Virginia authorities and federal authorities have different resources and processes when it comes to investigating, charging and convicting someone of a criminal offense.
According to the ABA Journal, state agencies are much less likely to have the resources to investigate a crime than federal agencies, and even among state and local agencies, resources vary widely.
A small town may employ only a handful of law enforcement officers, while a large city may have a large department with many experienced detectives to investigate crimes. Federal agencies such as the FBI or the IRS have the resources to conduct in-depth investigations lasting months and may call on other federal, state or local authorities for assistance, as well.
When it comes to trying cases, federal and state courts may differ, too, FindLaw explains. Jurisdiction is the primary difference, as state judges are likely to try cases involving state law violations. For example, a defendant is likely to face a state prosecutor in a robbery case or for a traffic violation because these are state-level offenses.
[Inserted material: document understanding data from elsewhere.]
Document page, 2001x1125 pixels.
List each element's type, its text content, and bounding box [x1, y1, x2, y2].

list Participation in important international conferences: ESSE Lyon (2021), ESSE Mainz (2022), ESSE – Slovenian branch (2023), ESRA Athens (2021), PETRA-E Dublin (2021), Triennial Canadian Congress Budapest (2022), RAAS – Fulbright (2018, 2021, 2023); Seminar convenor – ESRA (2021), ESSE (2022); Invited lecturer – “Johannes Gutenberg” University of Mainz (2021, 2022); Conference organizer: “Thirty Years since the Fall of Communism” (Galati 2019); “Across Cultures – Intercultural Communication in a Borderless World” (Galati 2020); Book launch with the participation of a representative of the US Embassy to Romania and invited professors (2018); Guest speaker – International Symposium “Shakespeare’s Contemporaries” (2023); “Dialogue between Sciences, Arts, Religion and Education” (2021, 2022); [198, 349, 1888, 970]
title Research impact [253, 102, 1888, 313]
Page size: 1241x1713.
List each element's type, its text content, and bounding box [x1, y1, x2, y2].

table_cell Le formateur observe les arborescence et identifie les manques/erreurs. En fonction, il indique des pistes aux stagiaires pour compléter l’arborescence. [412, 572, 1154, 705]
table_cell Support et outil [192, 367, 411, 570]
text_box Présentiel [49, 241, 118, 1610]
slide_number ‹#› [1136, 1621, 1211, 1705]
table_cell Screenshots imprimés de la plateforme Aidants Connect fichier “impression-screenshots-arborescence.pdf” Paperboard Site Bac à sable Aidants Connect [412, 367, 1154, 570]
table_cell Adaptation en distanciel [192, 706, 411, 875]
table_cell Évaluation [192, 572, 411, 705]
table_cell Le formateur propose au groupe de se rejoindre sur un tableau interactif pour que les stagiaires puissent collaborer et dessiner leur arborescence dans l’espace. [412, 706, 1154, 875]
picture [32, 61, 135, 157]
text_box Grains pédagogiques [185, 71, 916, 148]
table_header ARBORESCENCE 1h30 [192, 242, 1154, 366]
Federal judges may try cases involving the following:
- Offenses against the United States
- Offenses committed on federal property
- Drug trafficking crimes
- Constitutional violations or federal offenses
- Interstate disputes that involve amounts greater than $75,000
- Bankruptcy, intellectual property or maritime law
A case with state jurisdiction may end up in federal court if the defendant feels that the law violates a constitutional right, but otherwise, a person facing state-level charges will face a state judge.
There are about 30 million state cases filed each year, and around 1 million federal cases.